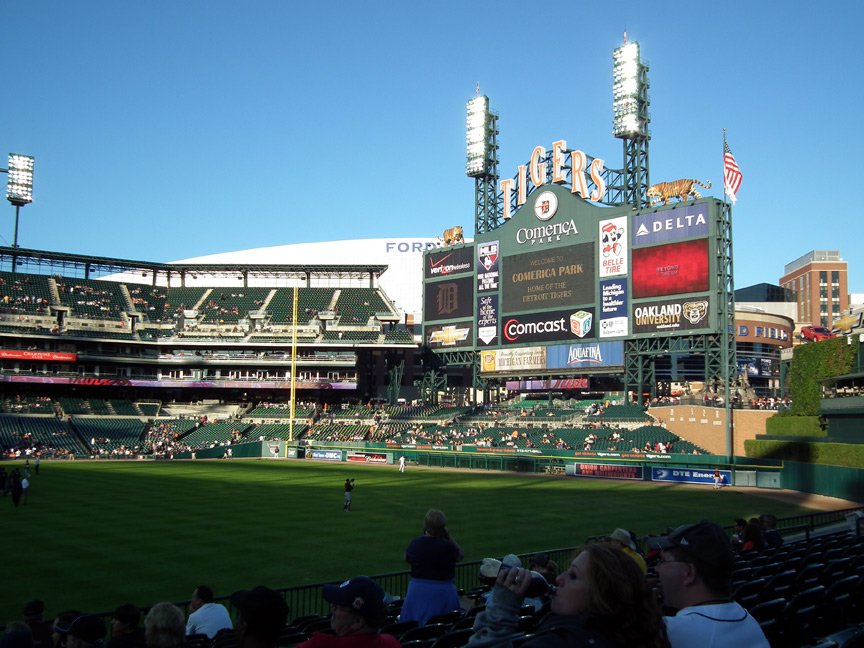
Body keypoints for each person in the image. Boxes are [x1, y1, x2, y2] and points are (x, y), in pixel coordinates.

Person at [467, 543, 670, 648]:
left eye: (573, 576)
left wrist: (501, 611)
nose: (559, 579)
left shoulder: (560, 643)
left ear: (599, 596)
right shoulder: (626, 632)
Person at [652, 520, 769, 648]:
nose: (657, 569)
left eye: (662, 561)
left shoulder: (675, 631)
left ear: (689, 573)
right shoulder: (748, 619)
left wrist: (641, 603)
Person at [399, 509, 464, 625]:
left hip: (418, 591)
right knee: (445, 626)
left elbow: (406, 558)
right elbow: (460, 555)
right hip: (443, 592)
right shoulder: (447, 546)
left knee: (414, 627)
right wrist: (448, 536)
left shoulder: (416, 543)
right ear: (442, 527)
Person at [294, 576, 399, 647]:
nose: (332, 606)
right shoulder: (392, 643)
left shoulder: (320, 645)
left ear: (358, 622)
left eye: (339, 606)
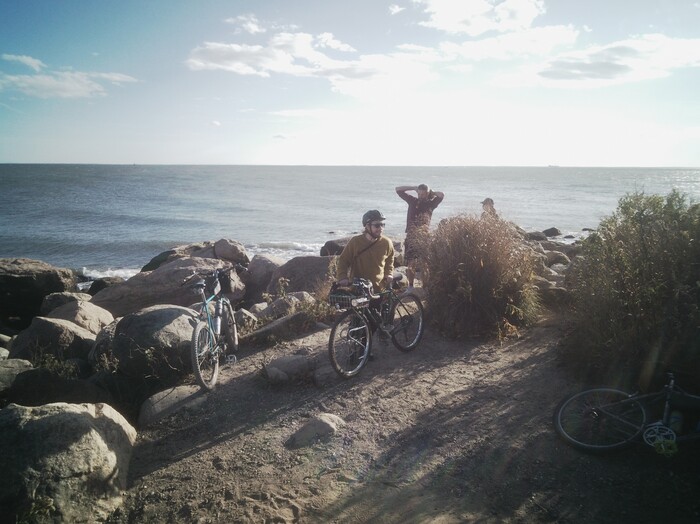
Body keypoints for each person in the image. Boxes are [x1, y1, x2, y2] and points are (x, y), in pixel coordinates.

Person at [395, 183, 444, 289]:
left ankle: (425, 287)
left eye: (423, 194)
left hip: (423, 237)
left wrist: (432, 192)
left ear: (427, 194)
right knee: (411, 264)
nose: (421, 196)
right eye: (419, 194)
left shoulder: (431, 204)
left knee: (424, 264)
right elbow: (398, 189)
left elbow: (441, 195)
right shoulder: (413, 201)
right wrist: (413, 188)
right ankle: (410, 287)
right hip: (411, 236)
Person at [336, 209, 394, 291]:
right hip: (358, 288)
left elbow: (390, 259)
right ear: (367, 226)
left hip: (378, 288)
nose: (381, 228)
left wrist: (389, 273)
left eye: (382, 225)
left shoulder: (386, 242)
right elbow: (343, 260)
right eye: (377, 225)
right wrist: (342, 277)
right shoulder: (355, 242)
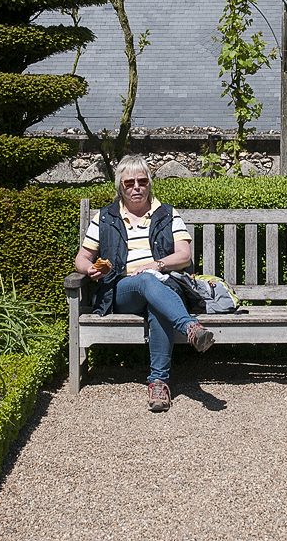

════

- WHAT IS NEEDED:
Output all of the records word for word, and keep the pictures out of the copy.

- RESPONSE AREA:
Body keypoints for each person in the image. Boxes are [x1, y1, x2, y2] and points are (x, y), in pixel coordinates.

Person at [467, 543, 670, 648]:
left eye: (573, 576)
left wrist: (501, 611)
nose: (559, 579)
left shoulder: (560, 643)
left ear: (599, 596)
right shoulder: (626, 632)
Person at [652, 520, 769, 648]:
nose: (657, 569)
left eye: (662, 561)
left shoulder: (675, 631)
left ear: (689, 573)
right shoulder: (748, 619)
left wrist: (641, 603)
Person at [399, 509, 464, 625]:
left hip: (418, 591)
right knee: (445, 626)
left elbow: (406, 558)
right elbow: (460, 555)
right hip: (443, 592)
right shoulder: (447, 546)
left knee: (414, 627)
right wrist: (448, 536)
left shoulder: (416, 543)
right ear: (442, 527)
Person at [294, 576, 399, 647]:
nose: (332, 606)
right shoulder: (392, 643)
left shoulder: (320, 645)
left ear: (358, 622)
left eye: (339, 606)
Body keypoints for each person in the image. Boxes are [x1, y1, x2, y2] and points are (x, y), in pixel coordinates.

Person at [395, 183, 444, 289]:
left ankle: (425, 287)
left eye: (423, 194)
left hip: (423, 237)
left wrist: (432, 192)
left ear: (427, 194)
right knee: (411, 264)
nose: (421, 196)
right eye: (419, 194)
left shoulder: (431, 204)
left knee: (424, 264)
right elbow: (398, 189)
left elbow: (441, 195)
right shoulder: (413, 201)
right wrist: (413, 188)
right ankle: (410, 287)
right hip: (411, 236)
Person at [336, 209, 394, 291]:
right hip: (358, 288)
left elbow: (390, 259)
right ear: (367, 226)
left hip: (378, 288)
nose: (381, 228)
left wrist: (389, 273)
left eye: (382, 225)
left shoulder: (386, 242)
right elbow: (343, 260)
right eye: (377, 225)
right wrist: (342, 277)
right shoulder: (355, 242)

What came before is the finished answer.